Читаем La Isla de los Jacintos Cortados полностью

Y mientras el obispo llega, Ariadna, que aún tardará un poco, porque el palacio queda pasada la catedral, aquella casa tan linda que parece pensada por Bramante, mira hacia el otro lado de la mar, contempla ese patache que acaba de arribar al puerto de Palermo y que atraca al muelle tranquilamente, sencilla la maniobra. No tendrás dificultad en reconocer a Agnesse en esa muchacha que se sienta en la bancada de popa, cerquita del timón; si insistimos en observarla, veremos cómo el patrón del barco se acerca y la saluda; cómo ella le da las gracias con expresiones para el capitán Triantafilu; cómo trasladan al muelle el equipaje de Agnesse, y cómo ella misma recorre sin ayuda la pasarela y queda en el muelle, contemplada por los marineros del patache, por los ociosos, por algún pescador, y por ese caballero inglés, maduro ya, que la descubre de lejos, que la examina, que se aproxima cuando ella se ha sentado en su baúl, y que interpreta como inmensamente desolado, como dubitativo y sobre todo desalentador, su gesto y su ademán. «No soy un desconocido, signorina

. Me llamo sir Ronald Sidney.» Y ella de un salto le mira con estupefacción, con súbita alegría con imparable llanto; parece sin embargo que en tales lágrimas fuera a realizar la metáfora tópica que las convierte en gemas, aunque no perlas, sino más bien diamantes, por las chispas de luz del arcoiris que el sol les arrancaba. Se echó en sus brazos y respondió: «¡Es milagroso, señor, es increíble!» y recitó en inglés el primer verso de la melodía tercera, el que le vino a las mientes. Y sir Ronald, impecable, la recibió en su pecho, besó su frente (quizás como exploración), y respondió a un verso con otro verso, aquel de la melodía VII que dice, más o menos: «¿Qué viento fue el que movió tu nave hacia mi corazón? ¿Qué buscas a mi lado?». A Agnesse le pareció, entonces, que la mejor respuesta era besarle en la boca. De modo que con esto atamos un cabo más, y finiquito. El resto de la historia de Agnesse y de sir Ronald es lo que se conoce, más o menos; corregida en el detalle de que no fue sir Ronald quien se sentó en el baúl, corregida en algún detalle más, hay varios eruditos empeñados en despojar el idilio de las mentiras y adherencias acumuladas por Agnesse en su correspondencia: no creía la verdad suficiente y procuró completarla. Aunque con esto no acuso a Agnesse: cuando se sepa toda la verdad del encuentro y de todo lo demás, una vez cotejada con la mentira, ésta será probablemente más importante y, sobre todo, más verosímil.

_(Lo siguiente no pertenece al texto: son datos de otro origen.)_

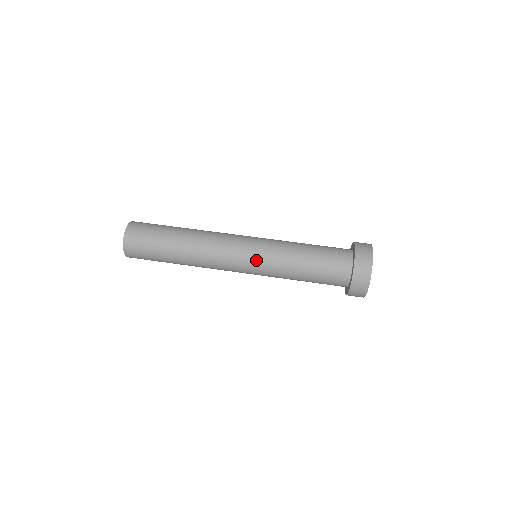
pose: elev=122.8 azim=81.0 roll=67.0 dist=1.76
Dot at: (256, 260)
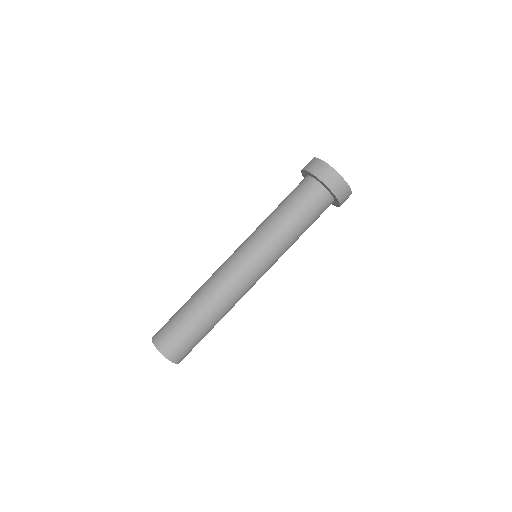
Dot at: (269, 265)
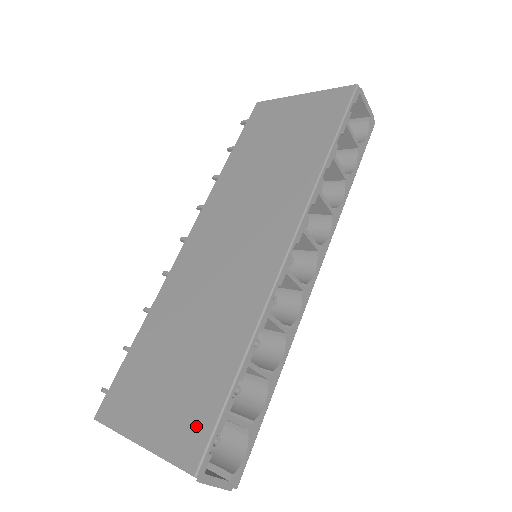
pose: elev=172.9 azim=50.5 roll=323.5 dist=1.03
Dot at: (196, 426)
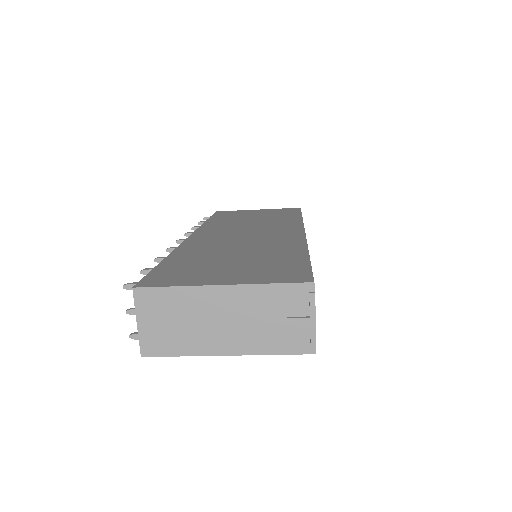
Dot at: (289, 271)
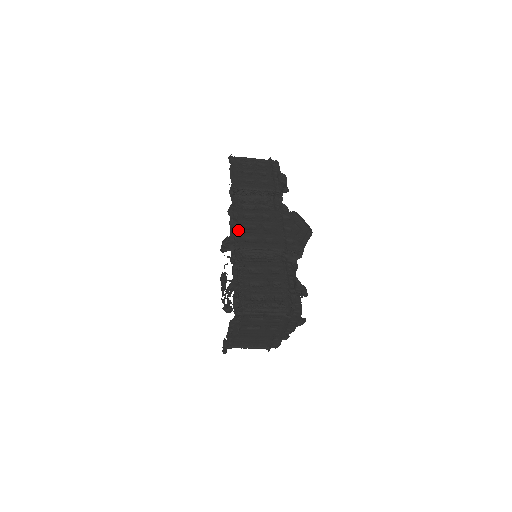
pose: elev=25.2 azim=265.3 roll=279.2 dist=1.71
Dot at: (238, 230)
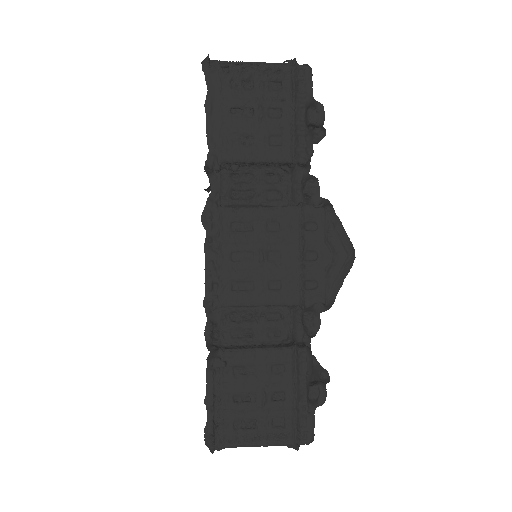
Dot at: (219, 266)
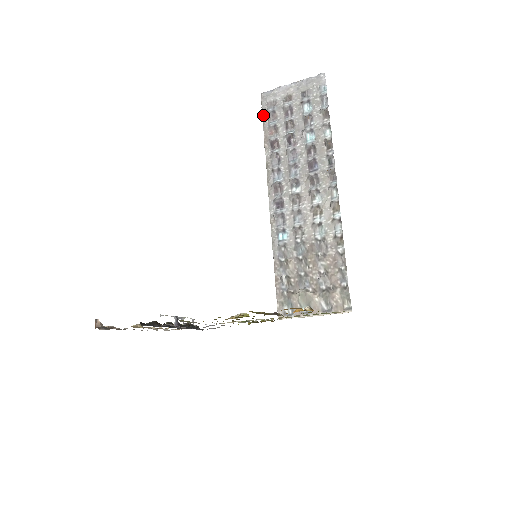
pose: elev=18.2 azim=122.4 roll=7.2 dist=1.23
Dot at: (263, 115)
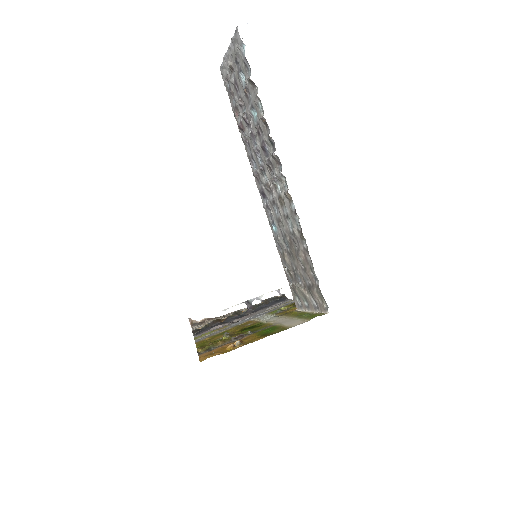
Dot at: occluded
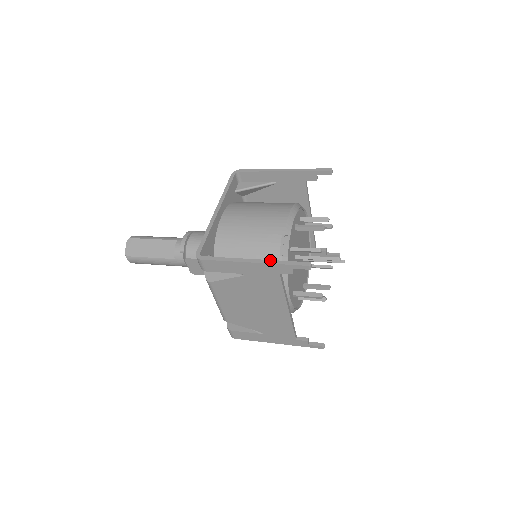
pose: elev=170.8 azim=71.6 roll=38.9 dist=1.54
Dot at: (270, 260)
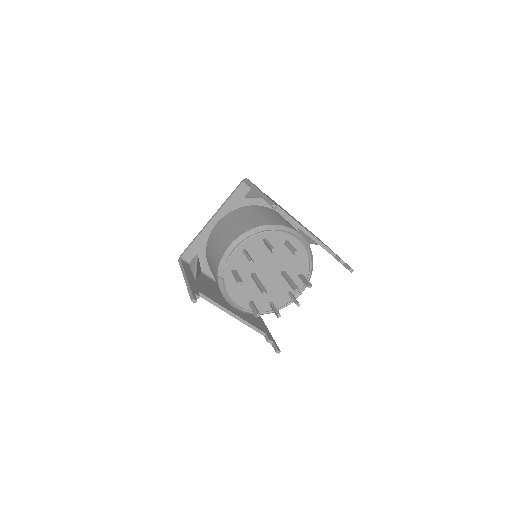
Dot at: (188, 283)
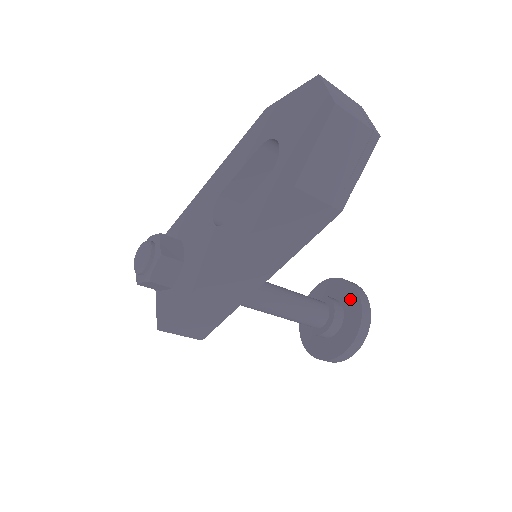
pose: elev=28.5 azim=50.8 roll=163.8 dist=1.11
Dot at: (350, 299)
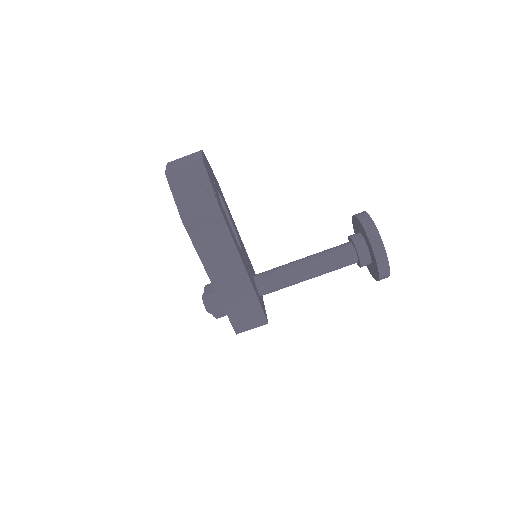
Dot at: (359, 226)
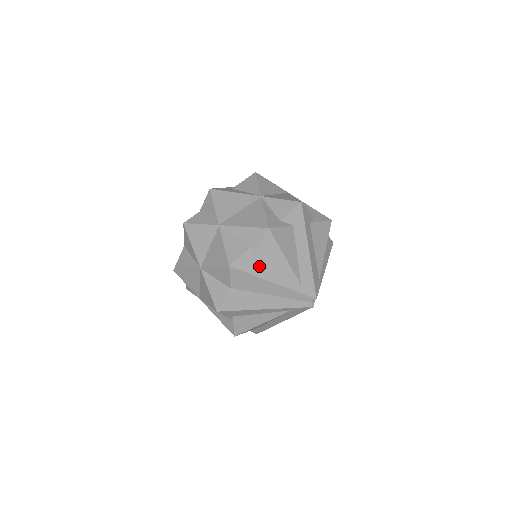
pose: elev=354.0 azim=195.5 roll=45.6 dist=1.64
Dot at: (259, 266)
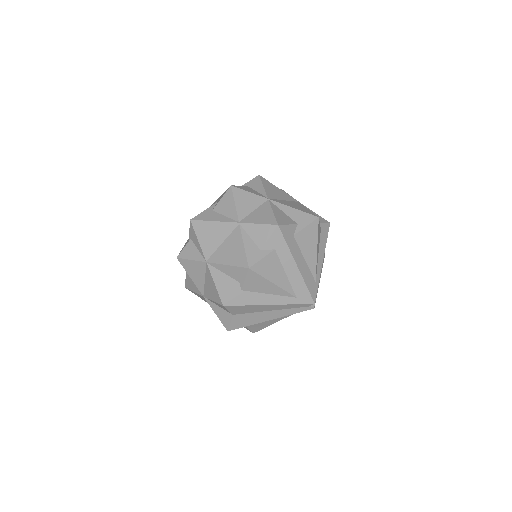
Dot at: (251, 296)
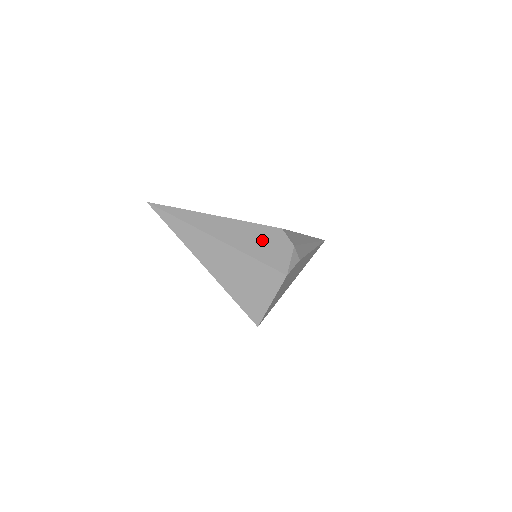
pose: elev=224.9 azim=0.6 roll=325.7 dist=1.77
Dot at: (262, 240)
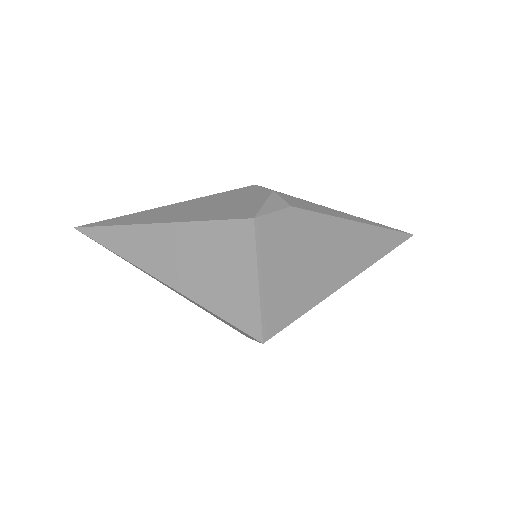
Dot at: (219, 203)
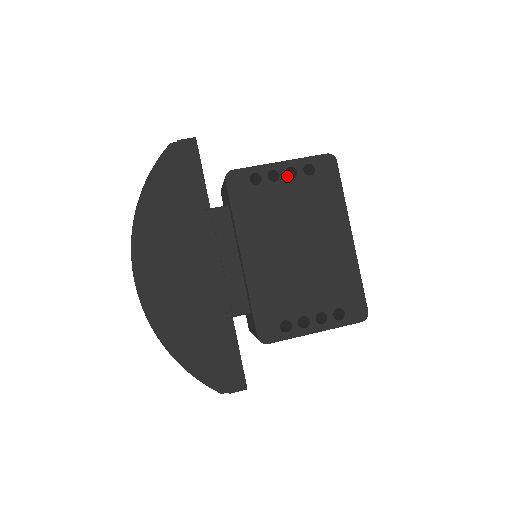
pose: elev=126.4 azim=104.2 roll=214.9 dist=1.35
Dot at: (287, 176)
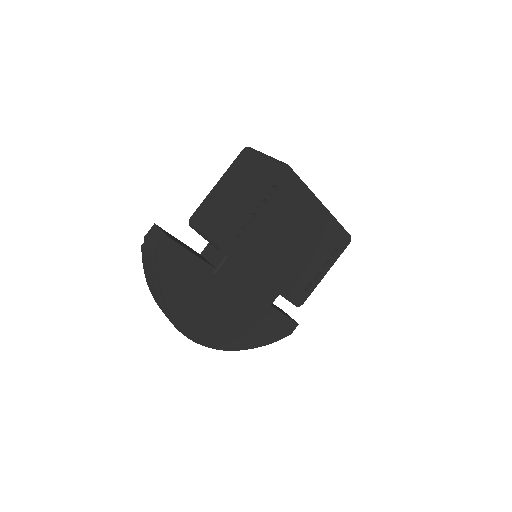
Dot at: occluded
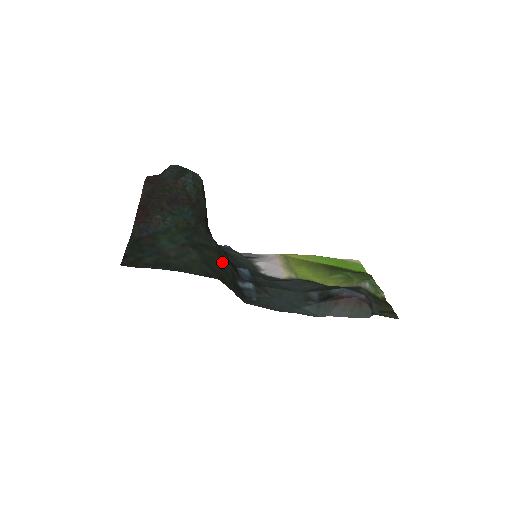
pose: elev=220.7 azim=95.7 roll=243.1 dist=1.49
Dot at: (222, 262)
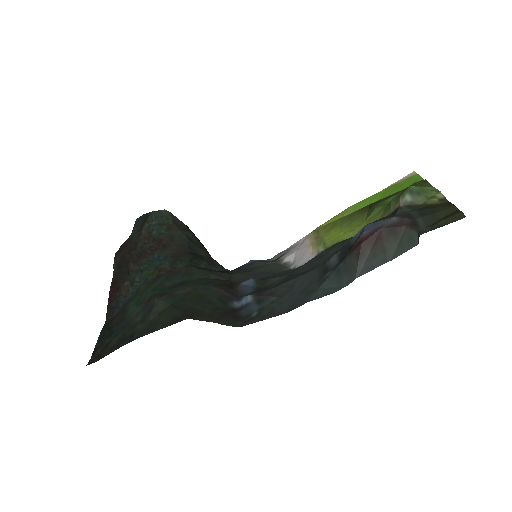
Dot at: (202, 292)
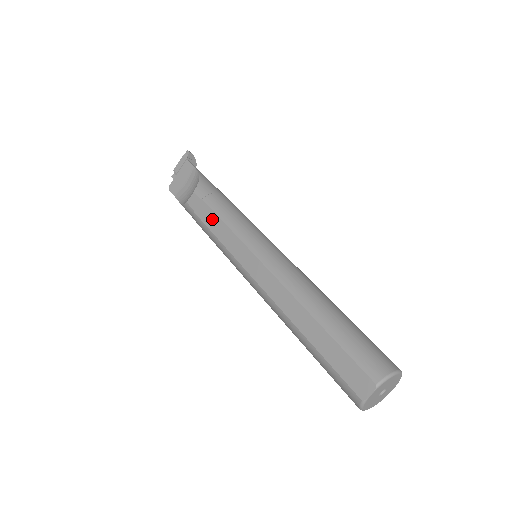
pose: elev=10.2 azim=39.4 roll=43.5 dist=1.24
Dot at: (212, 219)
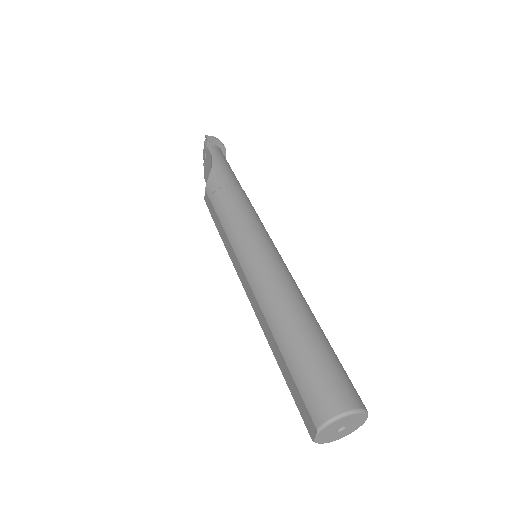
Dot at: (217, 221)
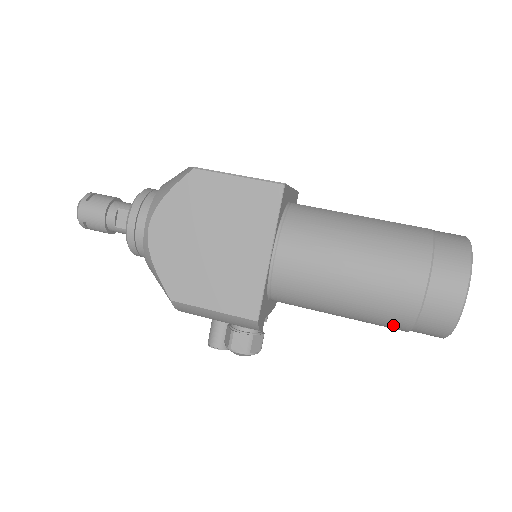
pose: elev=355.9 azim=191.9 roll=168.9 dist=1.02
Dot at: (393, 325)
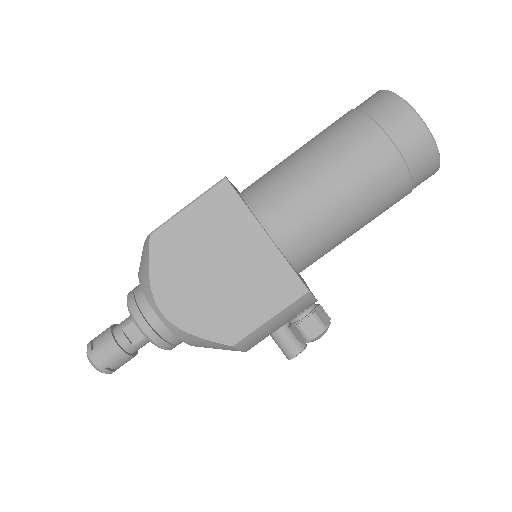
Dot at: (398, 196)
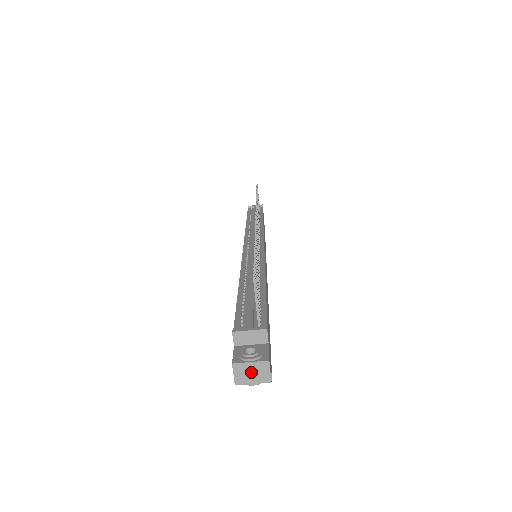
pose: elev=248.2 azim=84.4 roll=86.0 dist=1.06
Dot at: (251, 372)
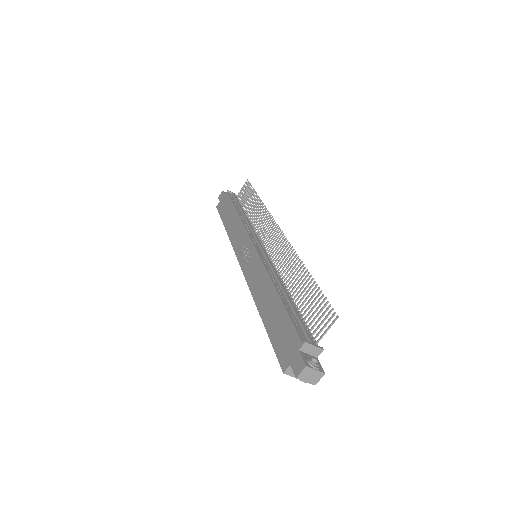
Dot at: (311, 375)
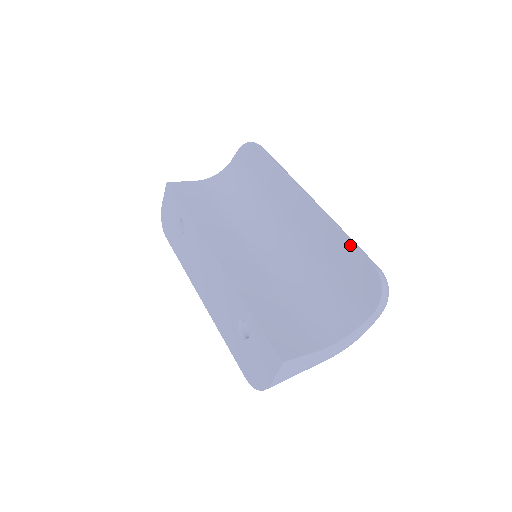
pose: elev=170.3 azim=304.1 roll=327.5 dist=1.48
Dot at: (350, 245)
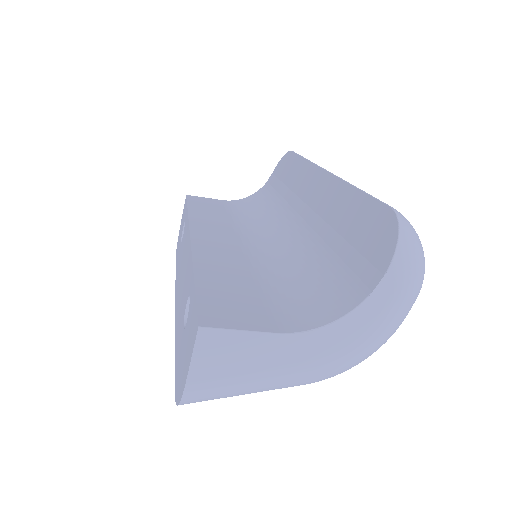
Dot at: (364, 196)
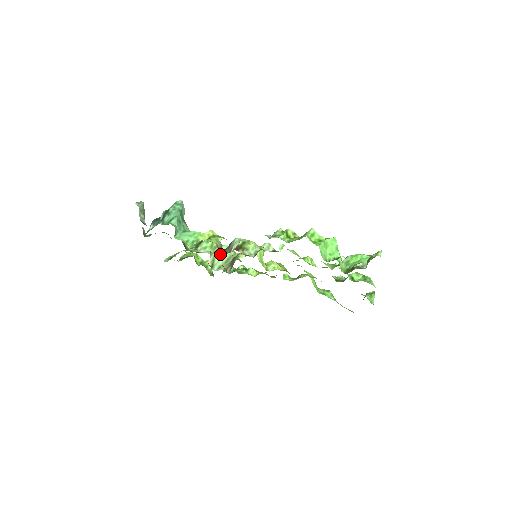
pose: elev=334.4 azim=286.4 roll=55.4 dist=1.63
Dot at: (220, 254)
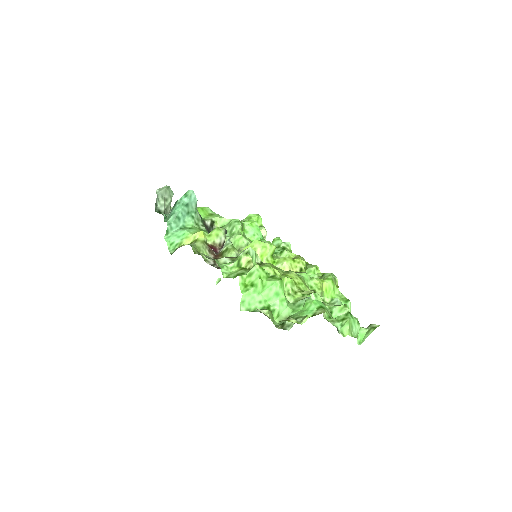
Dot at: (232, 243)
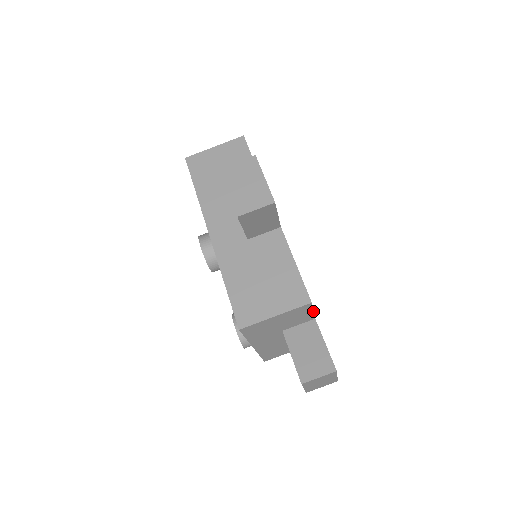
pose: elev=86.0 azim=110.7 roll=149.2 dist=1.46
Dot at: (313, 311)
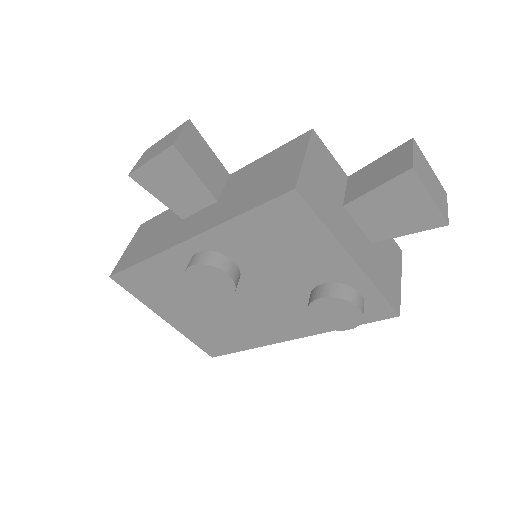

Pues ahí tienes ya al obispo, y sin maniatar, porque no opuso resistencia a la orden del ministro. Se limitó a que le acompañase su secretario y familiar, ese clérigo espigado y de verdosa tez como las aceitunas napolitanas, al que alguna vez hemos entrevisto, ése que parece una espingarda y tiene el mirar tenebroso. ¿Sabes que es la mismísima persona a quien yo había prometido en Nueva York una visita, el conde Cagliostro, José Bálsamo, Gran Maestre Universal de Rosa-Cruz y por tanto poseedor del secreto de la inmortalidad, o, por lo menos, de la vida longa, pues subsiste? Lo habíamos olvidado, como tantas cosas más. ¡Ay, Agnesse, no se debe escribir una carta de amor cuando se tiene que inventar una novela! Ahora no queda tiempo para contarte las razones por las que está disfrazado de cura y en función de familiar del obispo de La Gorgona, pero puedo al menos aclararte que todo se relaciona con el tesoro del Temple, que nadie sabe si está debajo del castillo, o en las mazmorras de un convento, o en una gruta excavada en las rocas del mar.